Essa ênfase na ação interior marca profundamente o protestantismo e, consequentemente o movimento evangélico que segue dele. A preocupação fundamental de grande parte do movimento evangélico atual, principalmente brasileiro, é a de salvação da alma, sendo a salvação do mundo aquela que ocorrerá quando todas as almas forem salvas, motivo pelo qual se deve pregar o Evangelho a toda criatura para que Jesus possa voltar e reinar sobre o mundo. Salvação da sociedade é, então, o conjunto das salvações de todas as almas individuais.
Diante disso, é comum no movimento evangélico brasileiro, principalmente os de cunho mais fundamentalista, pouca preocupação com as questões estruturais da sociedade, bem como com as questões ambientais, econômicas etc. Se há algum problema nessas coisas, isso, provavelmente, é Deus julgando o mundo pelos pecados cometidos, a fim de que esse reconheça que Jesus está voltando e que é preciso se voltar para Deus e buscar a salvação da alma.
Nesse cenário, o protesto que se é comum perceber entre essa classe de evangélicos brasileiros não é aquele que questiona as estruturas de opressão da sociedade, mas aquele que vai contra as condutas morais que este grupo considera errado baseado, na maioria das vezes, em uma leitura literal do texto bíblico.
Ainda que, em meio protestante tenha surgido teólogos preocupados com as questões políticas, sociais e estruturais do mundo em que vivemos, tais como Jürgen Moltmann em solo europeu e José Bonino na América Latina, ao observar as igrejas evangélicas no Brasil, são poucas aquelas cujo foco não está na salvação individual da alma de cada indivíduo que entra nela.
Dessa forma, as causas de luta de grande parte dos pertencentes a este grupo são contra a homossexualidade, contra o “aborto”, contra a legalização das drogas, e tantas outras pautas que são consideradas pecaminosas e atenta contra aquilo que entendem ser as condutas desejadas por Deus.

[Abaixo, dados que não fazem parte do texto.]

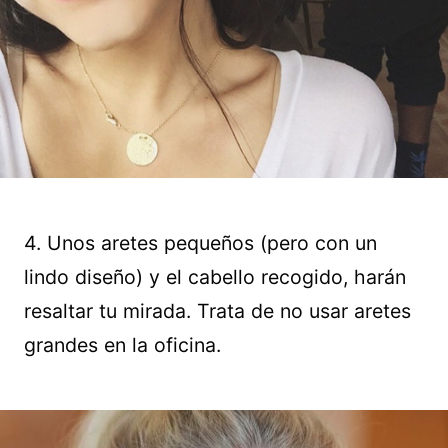
4. Unos aretes pequeños (pero con un
lindo diseño) y el cabello recogido, harán
resaltar tu mirada. Trata de no usar aretes
grandes en la oficina.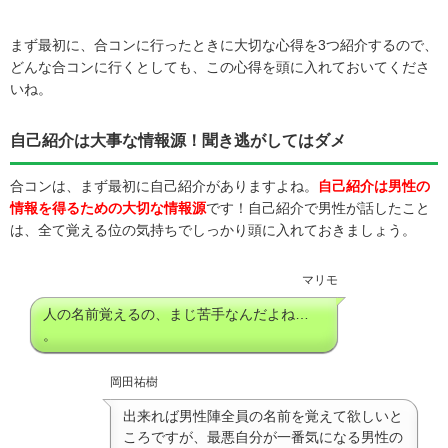
まず最初に、合コンに行ったときに大切な心得を3つ紹介するので、
どんな合コンに行くとしても、この心得を頭に入れておいてくださ
いね。
自己紹介は大事な情報源！聞き逃がしてはダメ
合コンは、まず最初に自己紹介がありますよね。
自己紹介は男性の
情報を得るための大切な情報源
です！自己紹介で男性が話したこと
は、全て覚える位の気持ちでしっかり頭に入れておきましょう。
マリモ
人の名前覚えるの、まじ苦手なんだよね…
。
岡田祐樹
出来れば男性陣全員の名前を覚えて欲しいと
ころですが、最悪自分が一番気になる男性の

Nesse sentido, não é de se espantar que a bancada evangélica que existe no país tem sido responsável por diversos ataques às minorias e àqueles que sofrem discriminação. Afinal, se ser homossexual, abortar e fazer uso de drogas são sinais de que não há salvação naqueles que os praticam, por que aprovar leis que protegem a esses tipos de pessoas? Se mães pobres morrem constantemente fazendo abortos clandestinos isso é porque elas não conheceram o salvador e não amam a vida, se homossexuais são mortos pelos “homens de bem’ que não tem preconceitos, a morte deles se dá devido à sua promiscuidade e depravação, se a “guerra ao tráfico” só condena preto e pobre nas periferias, é porque esse é vagabundo e quer vida fácil.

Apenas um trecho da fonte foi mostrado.